■ **Quellenauszug**:
-*-
Der Entscheidung, diese Performance in Schulen zu spielen, liegt unsere Überlegung zugrunde, die Suche nach dem eigenen Ich, dem Hier und dem Sein nicht nur zum Thema der Performance zu machen. Wir möchten den Jugendlichen direkt einen Impuls geben, sie zu eigenen Versuchen und zur Suche, zu Frage-Stellungen, zum Ausprobieren unterschiedlicher Ausdrucksformen animieren.
Jede Schule ist anders. Daher wird auch jede Aufführung anders sein.
von und mit
Jennifer Hoernemann | Tänzerin
Britta Lieberknecht | Tänzerin
Karoline von Lüdinghausen | Schauspielerin
Daniel Hoernemann | Bildender Künstler
Axel Lindner | Musiker
Joachim von der Heiden | Performer
Premiere
11. November 2010
Gesamtschule Holweide, Köln
Dauer
90 Minuten
Regie
Joachim von der Heiden
Choreografie
Britta Lieberknecht
Jennifer Hoernemann
Musik
Axel Lindner
Raumkonzept
Daniel Hoernemann
Kostüme
Nina Hempel
Beate Nietzel | Allgemeine Zeitung | 24. Juni 2011
Kichern müssen sie immer wieder, erstaunt die Köpfe drehen. Legt sich da doch eine Frau im grauen Overall einfach so quer über ihren Tisch im Klassensaal. Schweigend rückt sie ganz dicht heran an die Jungen und Mädchen, blickt direkt in die Augen. „Na, was machst du jetzt?“, scheint sie zu fragen. Da fegt ein Geiger in den Raum, springt aufs Lehrerpult und malträtiert sein Instrument in Rockstar-Manier – inklusive einschlägiger Pose. Die Siebtklässler lachen. Um dann gleich wieder in Verblüffung zu geraten, wenn der nächste schweigsame Mime sich wie selbstverständlich auf Philips Füße stellt oder den Schnürsenkel eines Klassenkameraden am Tischbein festknotet. Ein großer Schlaks kommt herein, schlendert mit herausfordernder Miene und gekreuzten Armen durch die Reihen. Eine blonde Frau dagegen trippelt scheu und unsicher lächelnd einher, ihre große, dunkelhaarige Mitspielerin dagegen schlägt unvermittelt ein Rad auf dem Boden.
-*-
■ **Angezeigte Informationen**:
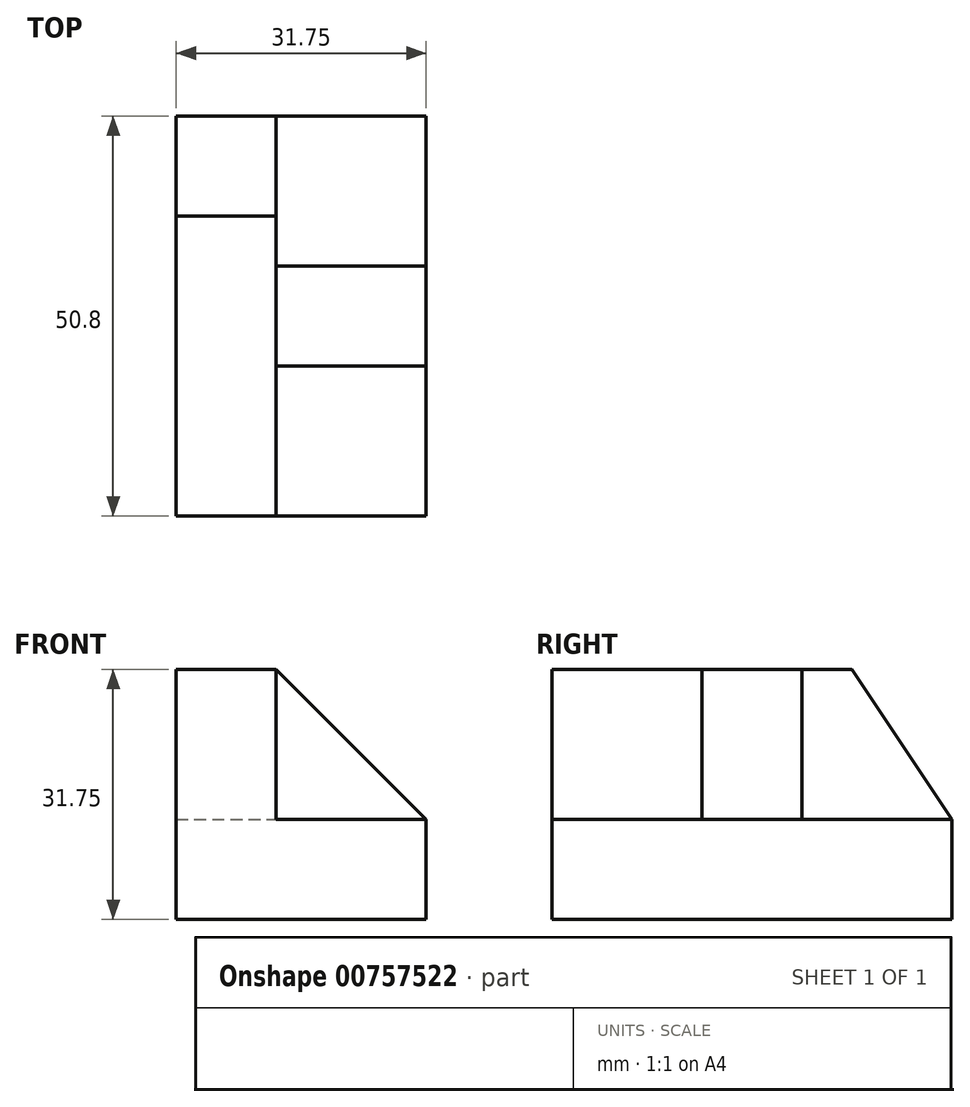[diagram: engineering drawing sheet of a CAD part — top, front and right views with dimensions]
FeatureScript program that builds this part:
-*-
■ **Ihre Aufgabe**: Erläutern Sie anhand des Quellenauszugs, weshalb die Performance in Schulen aufgeführt wird.

■ **Antwort**: Die Suche nach dem eigenen Ich, dem Hier und dem Sein soll nicht nur Thema der Performance sein. Die Jugendlichen sollen einen direkten Impuls erhalten, der sie zu eigenen Versuchen, zur Suche, zu Frage-Stellungen und zum Ausprobieren unterschiedlicher Ausdrucksformen animiert.